OCIC

OC服用は卵巣癌等の予防にもよいと聞いたのですが、本当ですか?
OCは排卵を抑制することで卵巣癌を予防することが知られています。
また、女性特有の病気に対しても予防効果があるといえます。
現代の女性は、初経の早期化、初産の高齢化、また出産回数の減少により、月経回数が昔よりも増加しています。こうした幾度もの排卵による表層上皮の破綻と再生の繰り返しは卵巣癌のリスクにつながるため、現在、卵巣癌の増加がみられています。OCは排卵を抑制することで、卵巣癌の発症を抑えます。卵巣癌について、35μgを超えるEEを含有するOC服用歴のある女性の上皮性卵巣癌発症リスクが40〜50%低くなり、またEE35μg未満のOCでも予防効果があると報告されています。

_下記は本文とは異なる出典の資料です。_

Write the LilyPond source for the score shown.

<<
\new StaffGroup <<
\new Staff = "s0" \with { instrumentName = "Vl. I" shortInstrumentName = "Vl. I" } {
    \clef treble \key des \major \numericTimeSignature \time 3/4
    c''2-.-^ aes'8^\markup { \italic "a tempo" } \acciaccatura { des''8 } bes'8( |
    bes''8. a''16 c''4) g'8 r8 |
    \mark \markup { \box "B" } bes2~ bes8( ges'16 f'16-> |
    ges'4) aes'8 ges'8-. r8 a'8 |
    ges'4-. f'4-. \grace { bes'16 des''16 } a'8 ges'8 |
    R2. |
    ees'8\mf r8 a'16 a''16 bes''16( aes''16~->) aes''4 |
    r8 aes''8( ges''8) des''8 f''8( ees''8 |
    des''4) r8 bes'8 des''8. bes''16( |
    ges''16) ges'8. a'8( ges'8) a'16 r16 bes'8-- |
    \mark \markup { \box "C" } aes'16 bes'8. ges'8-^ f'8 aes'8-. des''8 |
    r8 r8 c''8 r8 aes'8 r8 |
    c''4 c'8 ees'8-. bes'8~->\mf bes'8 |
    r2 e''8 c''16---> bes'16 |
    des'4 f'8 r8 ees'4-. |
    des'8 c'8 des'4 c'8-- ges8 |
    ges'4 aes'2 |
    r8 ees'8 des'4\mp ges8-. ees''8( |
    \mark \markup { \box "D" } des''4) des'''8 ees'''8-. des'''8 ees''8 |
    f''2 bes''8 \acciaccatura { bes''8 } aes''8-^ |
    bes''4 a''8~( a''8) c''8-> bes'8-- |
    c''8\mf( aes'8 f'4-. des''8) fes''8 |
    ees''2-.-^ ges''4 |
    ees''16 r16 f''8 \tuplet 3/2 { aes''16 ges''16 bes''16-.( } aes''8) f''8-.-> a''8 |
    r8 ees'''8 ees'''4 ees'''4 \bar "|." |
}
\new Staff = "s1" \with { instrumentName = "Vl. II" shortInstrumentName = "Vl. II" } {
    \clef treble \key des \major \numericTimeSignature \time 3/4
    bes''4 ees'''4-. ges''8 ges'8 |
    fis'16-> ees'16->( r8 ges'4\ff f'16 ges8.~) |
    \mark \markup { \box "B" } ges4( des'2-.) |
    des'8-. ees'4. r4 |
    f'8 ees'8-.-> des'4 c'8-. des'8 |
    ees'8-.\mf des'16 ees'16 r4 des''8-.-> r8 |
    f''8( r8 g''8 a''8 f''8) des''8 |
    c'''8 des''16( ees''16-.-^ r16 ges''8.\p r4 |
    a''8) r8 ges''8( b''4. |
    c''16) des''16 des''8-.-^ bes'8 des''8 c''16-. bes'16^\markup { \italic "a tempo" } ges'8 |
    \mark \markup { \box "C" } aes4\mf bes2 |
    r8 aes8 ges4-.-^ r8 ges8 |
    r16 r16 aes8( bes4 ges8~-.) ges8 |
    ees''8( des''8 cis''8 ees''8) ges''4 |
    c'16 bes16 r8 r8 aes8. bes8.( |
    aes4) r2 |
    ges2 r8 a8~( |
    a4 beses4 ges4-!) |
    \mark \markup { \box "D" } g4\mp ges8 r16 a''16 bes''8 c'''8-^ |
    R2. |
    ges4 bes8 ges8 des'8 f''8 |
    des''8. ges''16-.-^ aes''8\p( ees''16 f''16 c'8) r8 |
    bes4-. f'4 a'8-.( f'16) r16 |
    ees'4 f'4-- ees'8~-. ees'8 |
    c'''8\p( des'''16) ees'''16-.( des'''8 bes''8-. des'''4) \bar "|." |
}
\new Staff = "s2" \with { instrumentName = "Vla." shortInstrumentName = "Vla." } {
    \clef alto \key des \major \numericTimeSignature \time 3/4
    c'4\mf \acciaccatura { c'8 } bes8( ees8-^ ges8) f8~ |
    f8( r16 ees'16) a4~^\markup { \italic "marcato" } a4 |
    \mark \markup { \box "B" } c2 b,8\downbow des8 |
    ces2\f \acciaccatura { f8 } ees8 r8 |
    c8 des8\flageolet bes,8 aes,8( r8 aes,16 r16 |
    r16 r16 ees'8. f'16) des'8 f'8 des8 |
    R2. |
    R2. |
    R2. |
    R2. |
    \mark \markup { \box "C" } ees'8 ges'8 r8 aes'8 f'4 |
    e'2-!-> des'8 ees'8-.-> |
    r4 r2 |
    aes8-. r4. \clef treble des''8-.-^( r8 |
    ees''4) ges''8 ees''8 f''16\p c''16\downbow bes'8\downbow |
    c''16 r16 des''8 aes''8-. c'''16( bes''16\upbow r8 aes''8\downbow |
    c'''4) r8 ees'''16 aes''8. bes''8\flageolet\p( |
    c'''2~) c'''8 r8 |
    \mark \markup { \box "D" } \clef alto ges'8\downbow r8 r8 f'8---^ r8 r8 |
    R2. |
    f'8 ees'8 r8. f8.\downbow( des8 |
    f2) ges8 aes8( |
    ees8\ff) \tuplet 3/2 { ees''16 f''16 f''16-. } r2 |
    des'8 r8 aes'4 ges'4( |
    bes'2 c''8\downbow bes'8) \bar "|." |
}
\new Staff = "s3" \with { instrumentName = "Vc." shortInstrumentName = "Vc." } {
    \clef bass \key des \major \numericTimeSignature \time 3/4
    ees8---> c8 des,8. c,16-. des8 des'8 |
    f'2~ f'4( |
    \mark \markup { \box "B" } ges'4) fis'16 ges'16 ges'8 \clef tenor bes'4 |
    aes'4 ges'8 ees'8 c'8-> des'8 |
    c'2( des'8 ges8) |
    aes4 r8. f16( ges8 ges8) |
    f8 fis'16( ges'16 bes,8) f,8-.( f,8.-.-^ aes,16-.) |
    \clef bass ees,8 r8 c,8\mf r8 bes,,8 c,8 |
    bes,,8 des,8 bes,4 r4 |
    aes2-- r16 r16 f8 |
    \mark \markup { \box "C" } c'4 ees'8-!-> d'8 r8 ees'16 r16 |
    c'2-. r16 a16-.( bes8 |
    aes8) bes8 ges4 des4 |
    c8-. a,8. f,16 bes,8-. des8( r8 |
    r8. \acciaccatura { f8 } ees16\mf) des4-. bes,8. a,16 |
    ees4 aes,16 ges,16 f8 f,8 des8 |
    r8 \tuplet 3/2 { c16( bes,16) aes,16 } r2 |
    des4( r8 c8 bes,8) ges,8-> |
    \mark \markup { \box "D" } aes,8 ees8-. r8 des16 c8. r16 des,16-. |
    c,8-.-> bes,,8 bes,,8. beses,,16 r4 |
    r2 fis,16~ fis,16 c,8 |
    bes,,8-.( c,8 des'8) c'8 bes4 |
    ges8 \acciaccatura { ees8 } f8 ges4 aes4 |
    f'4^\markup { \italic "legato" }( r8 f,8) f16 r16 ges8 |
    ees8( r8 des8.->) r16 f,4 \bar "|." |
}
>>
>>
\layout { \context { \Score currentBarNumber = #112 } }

卵巣癌の死亡率は、OCの使用期間が長期化するのにともなって低下し、卵巣癌リスクの低下もOC中止後15年持続することも報告されています。卵巣癌は女性の悪性腫瘍の中でも発見が遅れがちで予後も悪いことからも、OCによる予防効果は高く評価されています。
また、子宮体癌について、症例対照研究で、OCの使用により子宮体癌リスクが50%低下することが示唆されています。これは3件のコホート研究および16件の症例対照研究による系統的レビューによって裏付けられました。
子宮体癌の死亡率もOCの使用によって低下し、しかもこの効果は5年後も認められ、使用中止10年後まで持続します。エストロゲン単独剤ではなくプロゲストーゲンとの配合剤であることが子宮体癌予防の役割を担っていると言われています。